According to the post on joystick sampling rate in games, what step size does the author use for the simulation on every platform?

● SOURCE EXTRACT
++++++++

Thursday, June 14, 2018

Joystick sampling rate in games.

I investigated an interesting conundrum this morning: why was my game running so much differently on my iPad PRO? The tank was snappy, and turning aggressively on the iPad PRO, but not on Linux and Android.

The main difference between iPad PRO and other platforms is its higher display refresh. But I was certain I had this covered, as I step my simulation exactly the same on all platforms: with 1/120s steps. The only difference being, that I render after each step on iPad PRO and only render once after two sim steps on other platforms that have 1/60s display refresh.

First thing to do, is to rule out differences in the iOS port. When I force my iPad to render at 1/60s instead, the iPad behaviour reverts to the same as the Linux/Android ports. Confirmed: it is the display refresh rate that makes the difference, not the platform's architecture.

So why would these two scenarios have different outcome?
[ sim 1/120s, render ] [ sim 1/120s, render ]

[ sim 1/120s,       sim 1/120s,      render ]
|                     |                     |
0ms                 8.3ms                 16.6ms

A logical explanation would be that I somehow influence the simulation somewhere, as I render. But after examining the code, nothing showed up.

It dawned on me that in the high display refresh case, the faster rendering is not the only difference. In 120Hz mode, you not only get more rendering activity, you also get more frequent input events. Touches come in faster when you render 120Hz, as they do when you render at 60Hz. Joystick changes, and touch events are batched with display refresh.

To confirm this, I put in an artificial joystick value, that would simply rotate the joystick at a set pace. Then I adjusted how those joystick changes were relayed for a 60Hz display frame. The result is the video below.

++++++++

● AVAILABLE DATA
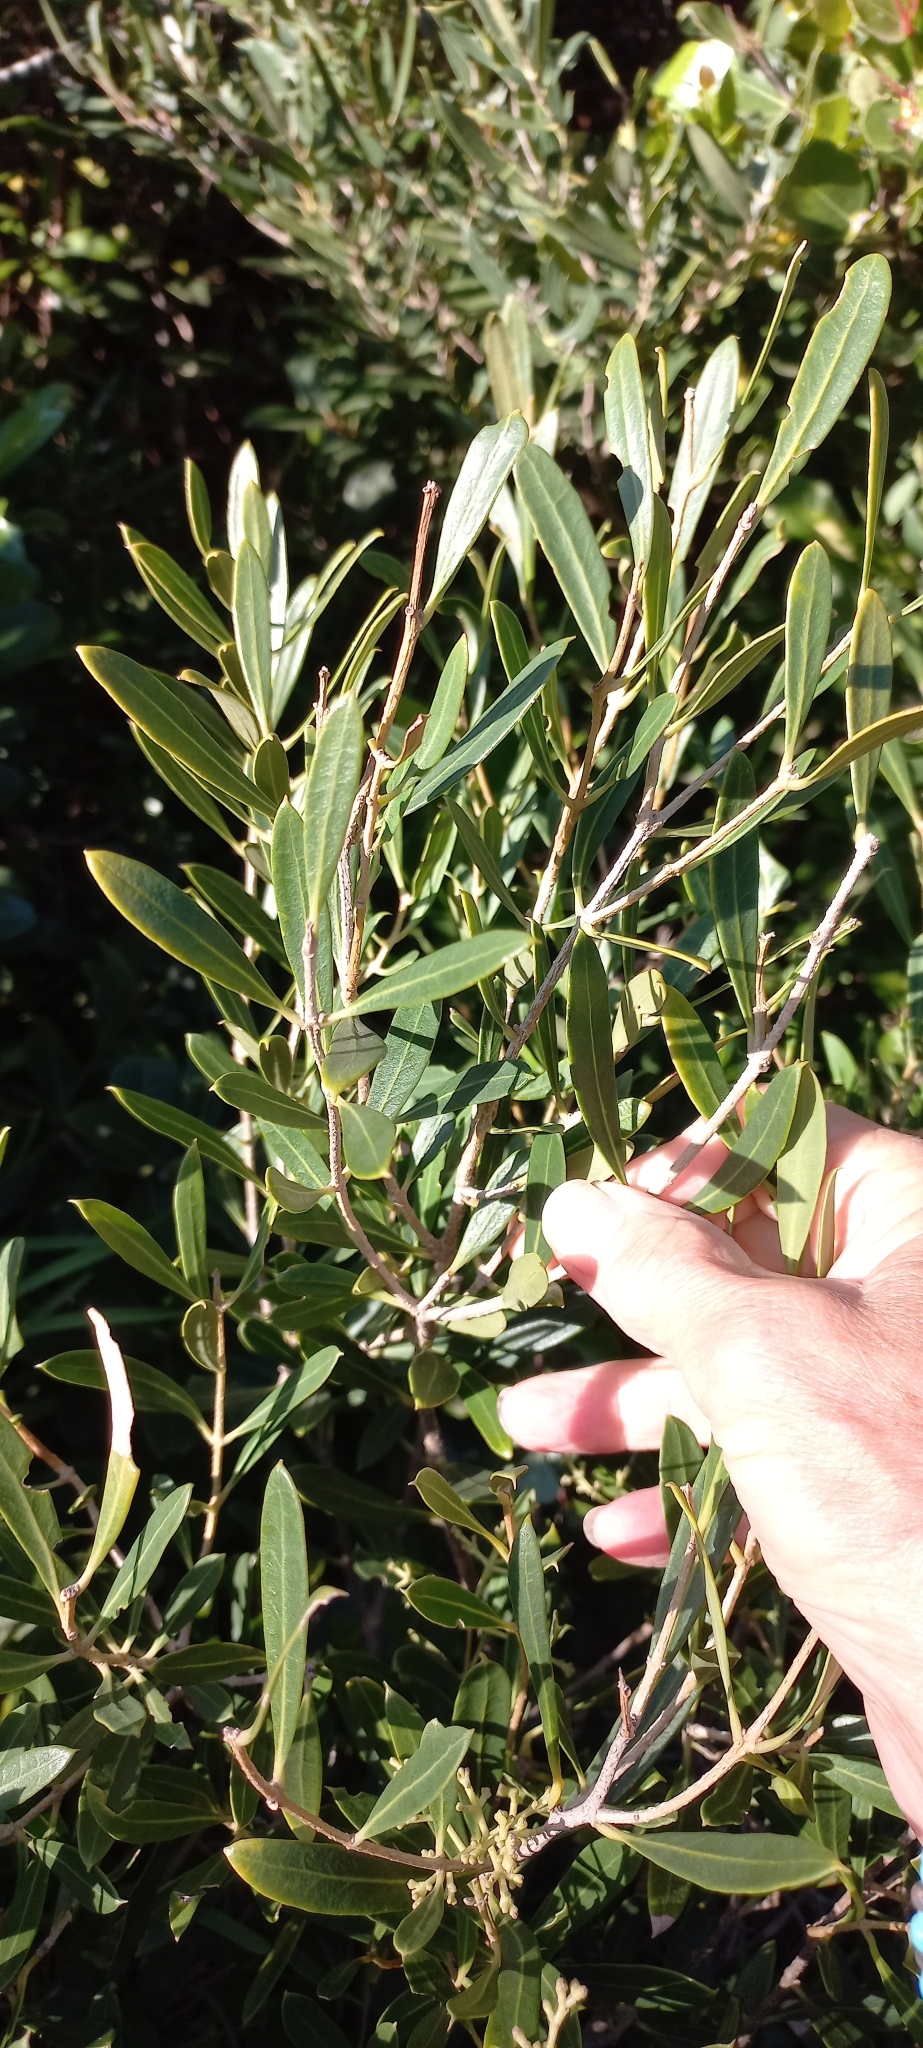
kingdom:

++++++++

● ANSWER IN FULL
Steps of 1/120s.